Whatever the status of the order made on 5th December 2008 may be, either as a semantic form or otherwise, I am satisfied that a pronouncement was made by myself on that day to the extent that there should be no order as to costs with respect to the application for security for costs. In my view, therefore, it is appropriate that any amendment of that order should be the matter of an appeal before the Land Appeal Court. It is not a matter which can be referred back to me. I am not satisfied that Rule 675 UCPR is sufficiently wide to allow me to revisit it, nor are Rules 667 or 668 of the UCPR appropriate. In the event that I am wrong on this issue and the matter goes on appeal on this particular point, then I will indicate that the ruling that I would make, had I felt I had power and it was appropriate for me to make that order, would be that the costs of the application be costs in the cause.
I now turn to the final aspect of costs to be determined and that relates to the costs incurred subsequent to the decision of the Land Appeal Court and leading up until the decision I have made today as to the quantification of the security for costs. Mr Doyle for the respondents has made it clear from when this matter first came back before me after the Land Appeal Court decision that he was content for the matter to be determined on the basis of all material that was already before the court. Ms Chapple for her part, and I'm not being critical in any way, required the making of further submissions to the court and those submissions were seeking a quantification of security significantly less than what I have ordered today. Given the totality of those circumstances I consider it appropriate to order that the applicant pay the respondents' costs incurred specifically with respect to security for costs from the date of pronouncement of the Land Appeal Court's decision up until today.

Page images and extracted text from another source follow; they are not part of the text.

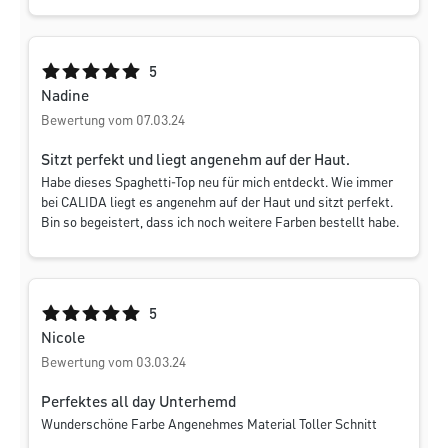
Durchschnittliche Bewertung von 5 von 5 Sternen
5
Nadine
Bewertung vom 07.03.24
Sitzt perfekt und liegt angenehm auf der Haut.
Habe dieses Spaghetti-Top neu für mich entdeckt. Wie immer
bei CALIDA liegt es angenehm auf der Haut und sitzt perfekt.
Bin so begeistert, dass ich noch weitere Farben bestellt habe.
Durchschnittliche Bewertung von 5 von 5 Sternen
5
Nicole
Bewertung vom 03.03.24
Perfektes all day Unterhemd
Wunderschöne Farbe Angenehmes Material Toller Schnitt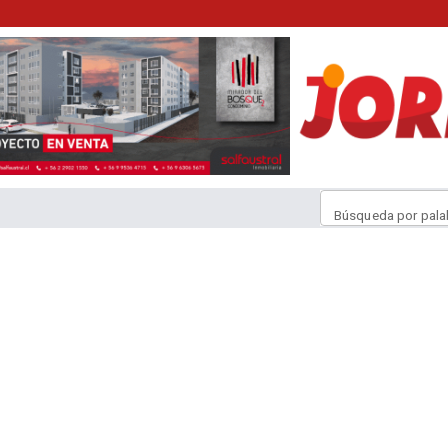
Búsqueda por pala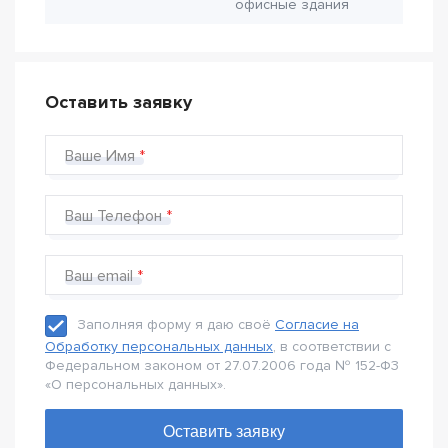
офисные здания
Оставить заявку
Ваше Имя
Ваш Телефон
Ваш email
Заполняя форму я даю своё
Согласие на
Обработку персональных данных
, в соответствии с
Федеральном законом от 27.07.2006 года № 152-Ф3
«О персональных данных».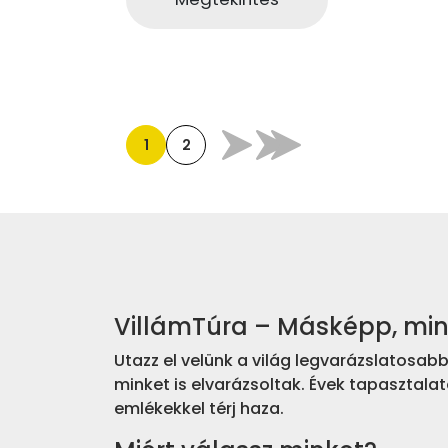
1
2
VillámTúra – Másképp, mi
Utazz el velünk a világ legvarázslatosa
minket is elvarázsoltak. Évek tapasztalat
emlékekkel térj haza.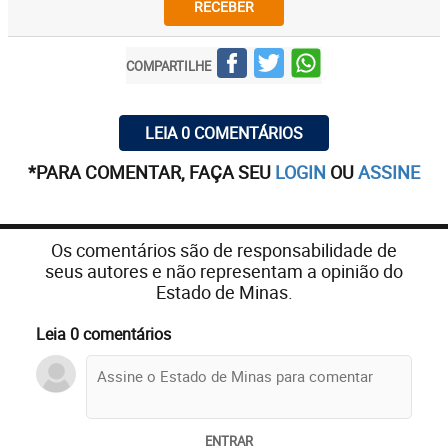
RECEBER
COMPARTILHE
LEIA 0 COMENTÁRIOS
*PARA COMENTAR, FAÇA SEU
LOGIN
OU
ASSINE
Os comentários são de responsabilidade de
seus autores e não representam a opinião do
Estado de Minas.
Leia 0 comentários
ENTRAR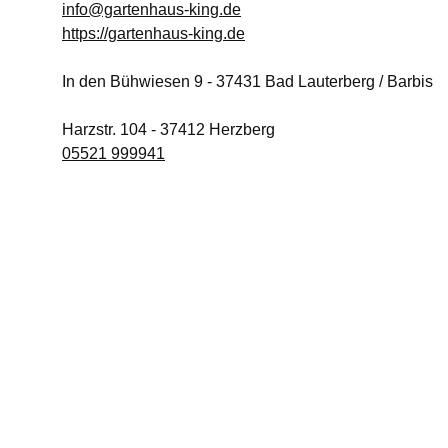
info@gartenhaus-king.de
https://gartenhaus-king.de
In den Bühwiesen 9
-
37431
Bad Lauterberg / Barbis
Harzstr. 104
-
37412
Herzberg
05521 999941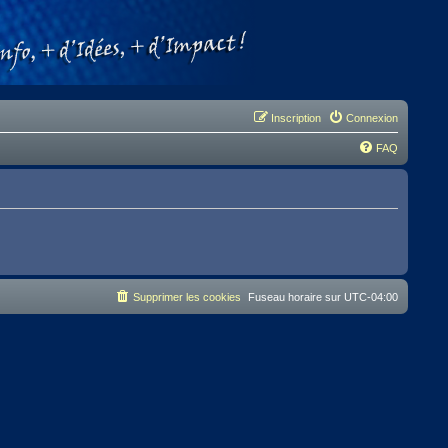
Inscription
Connexion
FAQ
Supprimer les cookies
Fuseau horaire sur
UTC-04:00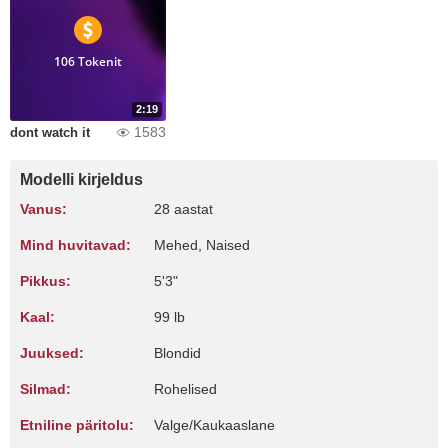
106 Tokenit
2:19
1583
dont watch it
Modelli kirjeldus
Vanus:
28 aastat
Mind huvitavad:
Mehed, Naised
Pikkus:
5'3"
Kaal:
99 lb
Juuksed:
Blondid
Silmad:
Rohelised
Etniline päritolu:
Valge/Kaukaaslane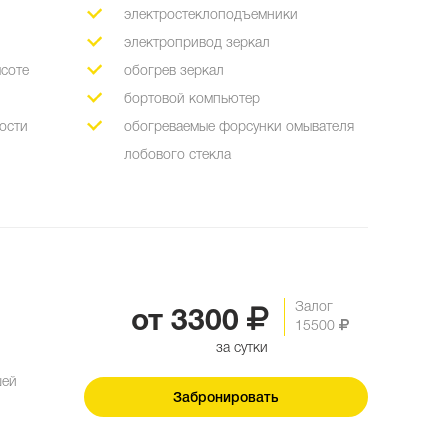
электростеклоподъемники
электропривод зеркал
ысоте
обогрев зеркал
бортовой компьютер
ости
обогреваемые форсунки омывателя
лобового стекла
Залог
от
3300
15500
за сутки
шей
Забронировать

[Mr Doyle then sought leave, although noting that it was probably not necessary having regard to the Land Court Rules, with respect to the Court’s refusal of his application for costs in respect to the first stage, on the basis that it raises an important question as to the scope of the UCPR. The Court granted leave.]
Orders
1.That the applicant provide security for the respondents' costs in the amount of $1m. as set out below in a form of a bank guarantee agreed between the parties within seven days or otherwise in a form acceptable to the registrar; namely:
a. $250,000 to be provided within 21 days;
b. the balance to be provided within 21 days of(i)refusal of the respondents' application to have the issue in paragraph 3(b)(ii)of the amended defence separately tried (including any appeal from that refusal);
(ii)if the court orders the separate trial of that issue the disposal of the trial of that issue by order including on any appeal) which does not dismiss the originating application
and in default the proceedings be stayed;
2.Liberty to apply with respect Order 1.
3.The Court has no power to revisit the pronouncement made on 5 December 2008 that there be no order as to costs.
4.The applicant pay the respondents costs incurred specifically with respect to security for costs from the date of pronouncement of the Land Appeal Court’s decision until 27 August 2009.